Jedes Medienhaus sollte an diesem vermeintlich weichen Faktor „Betriebsklima“ arbeiten. Eine Atmosphäre des Wohlbefindens zu schaffen bedeutet nicht, dass sich alle ständig in den Armen liegen müssen. Es bedeutet Fairness, Fehlertoleranz und Freundlichkeit – also schlicht einen anständigen Umgang miteinander. Ein gutes Arbeitsklima mit positiven Beziehungen ist nicht einfach nur nett, sondern trägt erwiesenermaßen auch zur Leistungsfähigkeit aller und damit zum wirtschaftlichen Erfolg des Unternehmens bei.

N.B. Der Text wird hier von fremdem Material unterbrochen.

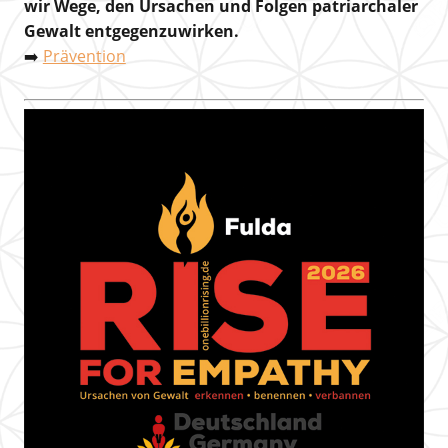
wir Wege, den Ursachen und Folgen patriarchaler
Gewalt entgegenzuwirken.
➡️
Prävention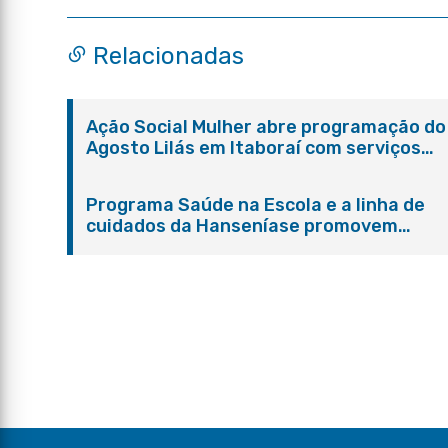
Relacionadas
Ação Social Mulher abre programação do
Agosto Lilás em Itaboraí com serviços
gratuitos e orientações
Programa Saúde na Escola e a linha de
cuidados da Hanseníase promovem
conscientização sobre hanseníase na E.
Adelaide de Magalhães Seabra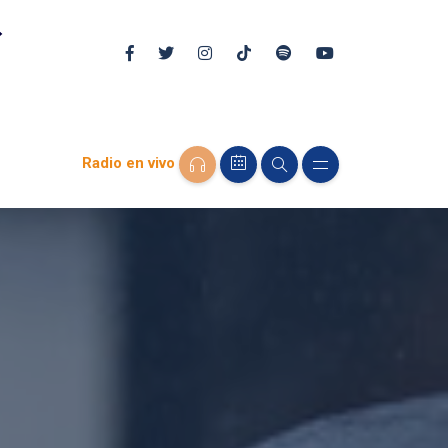
Radio en vivo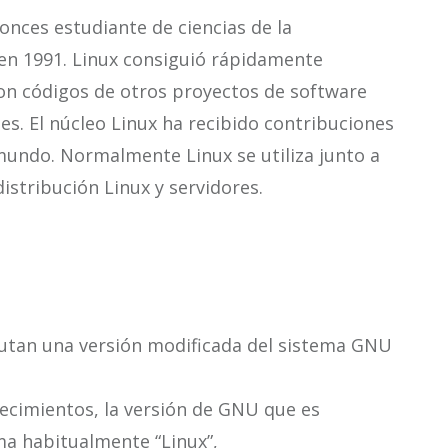
onces estudiante de ciencias de la
 en 1991. Linux consiguió rápidamente
on códigos de otros proyectos de software
es. El núcleo Linux ha recibido contribuciones
undo. Normalmente Linux se utiliza junto a
stribución Linux y servidores.
tan una versión modificada del sistema GNU
tecimientos, la versión de GNU que es
ma habitualmente “Linux”,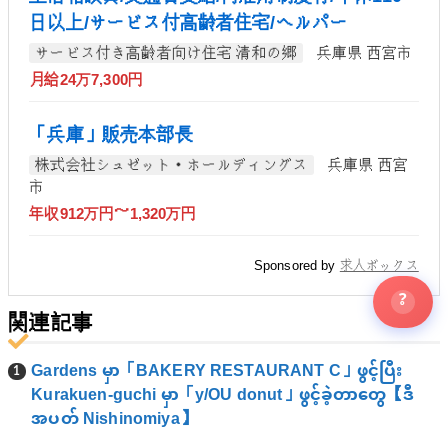
日以上/サービス付高齢者住宅/ヘルパー
サービス付き高齢者向け住宅 清和の郷
兵庫県 西宮市
月給24万7,300円
「兵庫」販売本部長
株式会社シュゼット・ホールディングス
兵庫県 西宮
市
年収912万円～1,320万円
Sponsored by
求人ボックス
?
関連記事
Gardens မှာ「BAKERY RESTAURANT C」ဖွင့်ပြီး
Kurakuen-guchi မှာ「y/OU donut」ဖွင့်ခဲ့တာတွေ【ဒီ
အပတ် Nishinomiya】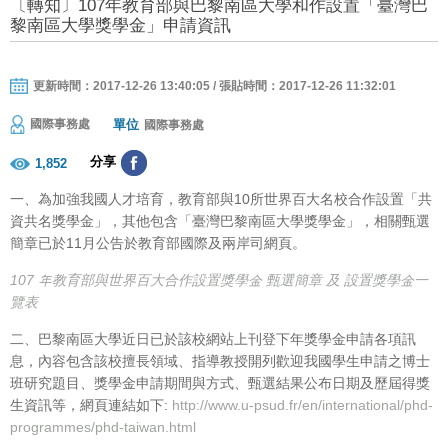
〔轉知〕107年教育部與巴黎南區大學和作設置「臺灣巴
黎南區大學獎學金」申請資訊
更新時間：2017-12-26 13:40:05 / 張貼時間：2017-12-26 11:32:01
單位
國際事務處
國際事務處
分享
1,852
一、為加強我國人才培育，教育部與10所世界百大名校合作設置「共
資共名獎學金」，其他包含「臺灣巴黎南區大學獎學金」，相關甄選
簡章已於11月公告於教育部國際及兩岸司網頁。
107 年教育部與世界百大合作設置獎學金 甄選簡章 及 設置獎學金一
覽表
二、巴黎南區大學近日已於該校網站上刊登下年獎學金申請各項訊
息，內容包含該校擅長領域、指導教授開列歡迎我國學生申請之博士
班研究題目、獎學金申請期間與方式、甄選結果公布日期及歷屆得獎
生資訊等，網頁連結如下:
http://www.u-psud.fr/en/international/phd-
programmes/phd-taiwan.html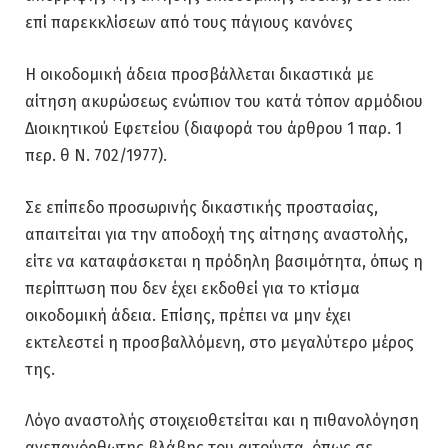
επί παρεκκλίσεων από τους πάγιους κανόνες
Η οικοδομική άδεια προσβάλλεται δικαστικά με
αίτηση ακυρώσεως ενώπιον του κατά τόπον αρμόδιου
Διοικητικού Εφετείου (διαφορά του άρθρου 1 παρ. 1
περ. θ Ν. 702/1977).
Σε επίπεδο προσωρινής δικαστικής προστασίας,
απαιτείται για την αποδοχή της αίτησης αναστολής,
είτε να καταφάσκεται η πρόδηλη βασιμότητα, όπως η
περίπτωση που δεν έχει εκδοθεί για το κτίσμα
οικοδομική άδεια. Επίσης, πρέπει να μην έχει
εκτελεστεί η προσβαλλόμενη, στο μεγαλύτερο μέρος
της.
Λόγο αναστολής στοιχειοθετείται και η πιθανολόγηση
ανεπανόρθωτης βλάβης του αιτούντα, όπως σε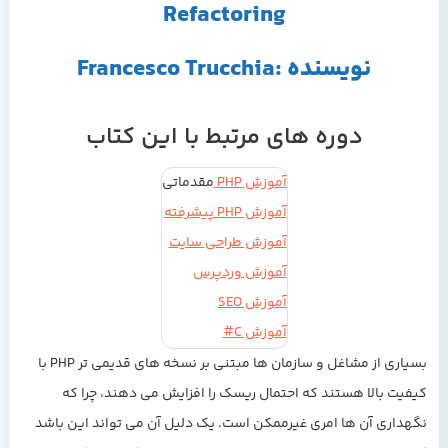
Refactoring
نویسنده :Francesco Trucchia
دوره های مرتبط با این کتاب
آموزش PHP
مقدماتی
آموزش PHP پیشرفته
آموزش طراحی سایت
آموزش وردپرس
آموزش SEO
آموزش C#
بسیاری از مشاغل و سازمان ها مبتنی بر نسخه های قدیمی تر PHP با
کیفیت بالا هستند که احتمال ریسک را افزایش می دهند، چرا که
نگهداری آن ها امری غیرممکن است. یک دلیل آن می تواند این باشد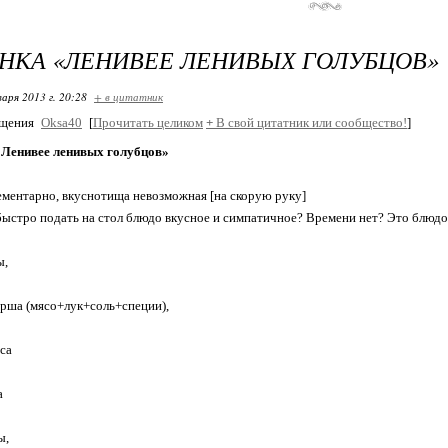
НКА «ЛЕНИВЕЕ ЛЕНИВЫХ ГОЛУБЦОВ»
варя 2013 г. 20:28
+ в цитатник
бщения
Oksa40
[
Прочитать целиком
+
В свой цитатник или сообщество!
]
«Ленивее ленивых голубцов»
ементарно, вкуснотища невозможная [на скорую руку]
ыстро подать на стол блюдо вкусное и симпатичное? Времени нет? Это блюдо 
ы,
рша (мясо+лук+соль+специи),
са
а
ы,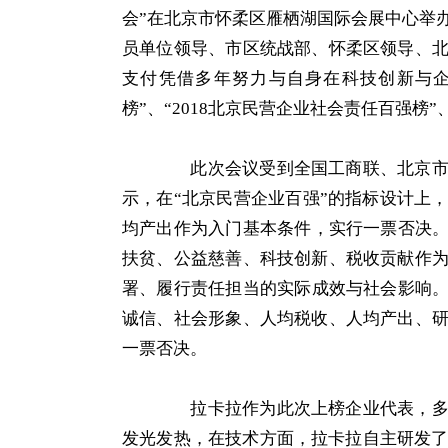
会”在北京市怀柔区雁栖湖国际会展中心举
员单位领导、市区统战部、怀柔区领导、
支付凭借多年努力与自身在科技创新与企
榜”、“2018北京民营企业社会责任百强榜”
此次会议受到全国工商联、北京市委
示，在“北京民营企业百强”的指标设计上
均产出作为入门基本条件，实行一票否决。
扶贫、公益慈善、科技创新、税收贡献作
署、履行责任担当的实际成效与社会影响。
诚信、社会形象、人均税收、人均产出、
一票否决。
拉卡拉作为此次上榜企业代表，多年
发光发热，在技术方面，拉卡拉自主研发了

Spätestens jetzt sollten auch Management-Hardliner überzeugt sein, die ansonsten nicht den größten Wert auf Stimmungsfaktoren legen. Um es neoliberal und etwas hässlich auszudrücken: Glückliche Kühe geben mehr Milch.
Flache Hierarchien
Neben der familiären Unternehmenskultur steht auch die flache Hierarchie ganz oben auf der Wunschliste. Mitarbeiter:innen erwarten möglichst kurze Entscheidungswege, niedrige bürokratische Hürden und einen hohen Gestaltungsspielraum bei ihren Aufgaben. Die berühmte lange Leine ist das Ideal; Micromanagement, lange Entscheidungswege und enge Führung haben ausgedient. Viele Medienunternehmen sind dabei, ihre Organisation agiler aufzustellen und damit auch ganze Hierarchieebenen zu streichen. Das bedeutet auch, dass es zukünftig weniger klassische Führungspositionen gibt. Und auf die verbleibenden Chefs kommt eine deutlich anspruchsvollere Aufgabe zu: Den Wandel zu managen und das Gleichgewicht zwischen Mitarbeiter:inneninteressen und Unternehmenserfolg zu halten erfordert einen anderen Führungsstil als früher: situatives Führen, abgestimmt auf die jeweils involvierten Persönlichkeiten und den Kontext. „One fits all“ hat ausgedient.
Fazit
Insgesamt kann man bei allen fünf Punkten eines feststellen: Es braucht starke und gut ausgebildete Führungskräfte, um ein Medienunternehmen attraktiv zu machen. Belegt wird dieser Zusammenhang durch eine Forsa-Umfrage, nach der Menschen nicht die Unternehmen verlassen, sondern ihre Chef:innen. Bemängelt wird vor allem fehlende Aufmerksamkeit, zu wenig Lob und die Tatsache, dass Vorgesetzte zu viele Dinge gleichzeitig tun und dadurch ständig gestresst sind. Jede:r Dritte denkt sogar über Kündigung nach, weil er beziehungweise sie nicht zufrieden mit der Führungskraft sind.
Nicht umsonst legen also viele Medienhäuser umfassende Entwicklungsprogramme für Führungskräfte auf, bei denen im Rahmen von Offsides, Workshops und Coachings die individuellen und kollektiven Führungsfähigkeiten geschult werden. Die Frage, wie Menschen eigentlich geführt werden wollen, steht dabei im Fokus. Gute Führung ist mindestens so wichtig wie flexible Arbeitsbedingungen, faire Gehälter und flache Hierarchien. Denn der alte Spruch stimmt immer noch: Der Fisch stinkt vom Kopf her.